Growth in Stablecoin Card Expenditure Doubles Annually, According to Rain Exec

John Timoney, head of strategic partnerships at Rain, anticipates stablecoin-based cards might soon represent a double-digit share of all card transactions in certain Latin American markets. He noted that retail spending with stablecoin cards has surged by approximately 105% to 106% over the past year during a panel discussion at Consensus Miami 2026. These cards allow users to spend stablecoins like tether (USDT$0.9997) and USD Coin (USDC) directly from digital wallets for everyday purchases, available in both physical and virtual forms.

Rain has established itself as a Mastercard Principal Member, facilitating credit and prepaid cards on the Mastercard network. Collaboratively, Rain and Mastercard are investigating on-chain settlement for specific card program flows using regulated stablecoins. Timoney clarified that Rain’s goal is not to supplant existing card networks but to make stablecoin balances functional via established networks with extensive merchant reach.

“The card networks have accumulated hundreds of millions of merchants over decades,” Timoney remarked, “Rain did not aim to reinvent the wheel.” He added that spending patterns are increasingly indistinguishable from standard card usage, as users engage in typical purchasing activities across various merchant categories.

Ray Hernandez, senior vice president of business development at Consensys, pointed out during the same panel that despite their growth trajectory, stablecoin cards still represent less than 1% of global card spend. Timoney emphasized Latin America as a primary market for adoption, with stablecoin cards being utilized across custodial and non-custodial wallets, crypto exchanges, and products abstracting the stablecoin experience from users.

Transactions often result in merchants receiving fiat currency, distinguishing these activities from direct crypto push payments that require managing crypto settlement and volatility directly. Behind-the-scenes changes are notable as well; Rain states that stablecoin settlement enables card programs to settle transactions on weekends and holidays, reducing trapped capital by more than 40% in some instances.

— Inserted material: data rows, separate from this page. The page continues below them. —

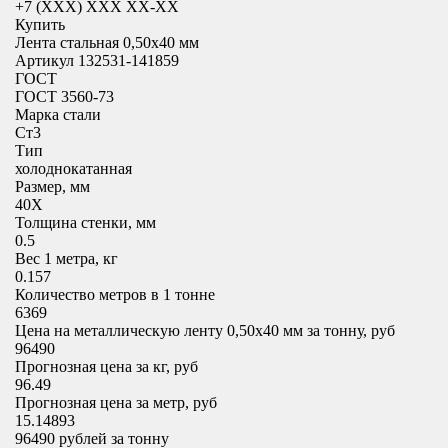
+7 (XXX) ХХХ ХХ-ХХ
Купить
Лента стальная 0,50х40 мм
Артикул 132531-141859
ГОСТ
ГОСТ 3560-73
Марка стали
Ст3
Тип
холоднокатанная
Размер, мм
40X
Толщина стенки, мм
0.5
Вес 1 метра, кг
0.157
Количество метров в 1 тонне
6369
Цена на металлическую ленту 0,50х40 мм за тонну, руб
96490
Прогнозная цена за кг, руб
96.49
Прогнозная цена за метр, руб
15.14893
96490
рублей за тонну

Traditional card programs typically pre-fund or borrow during banking closures, whereas stablecoins operate beyond bank cut-off times. This flexibility can enhance rewards and overall card economics, Timoney noted.

Mastercard is advancing its involvement with stablecoin payments, having recently integrated Binance, PayPal, and Ripple into its blockchain payment initiatives and acquiring stablecoin infrastructure firm BVNK for up to $1.8 billion earlier this year.

Christian Rau, Mastercard’s senior vice president of digital assets and blockchain, emphasized that mainstream adoption hinges on making the technology invisible to consumers. “The norm is a card on your iPhone or Android, where the transaction happens seamlessly,” Rau explained. The consumer experience should focus not on being an onchain payment but rather enabling real-time spending with expected network protections.

Hernandez highlighted the need for easier access points and abstracted fees to advance further adoption, noting that current crypto card users are predominantly crypto-native individuals who already manage assets on-chain. MetaMask is expanding its self-custody strategy through cards developed in partnership with Mastercard and Baanx, allowing spending from a self-custodial wallet with asset conversion into fiat at the point of purchase.

Mark Zalan, CEO of GoMining, challenged this approach by advocating for direct bitcoin usage without converting to stablecoins or using off-ramps. He critiqued intermediaries as “little helpers” that charge transaction fees and viewed consumer protection within card transactions as a form of rent-seeking.

Timoney countered that payments encompass more than just money movement, including handling chargebacks and merchant risk. Rau agreed, noting that most consumers expect payment experiences to include interoperability, safety, and security, akin to deposit insurance and chargeback protections.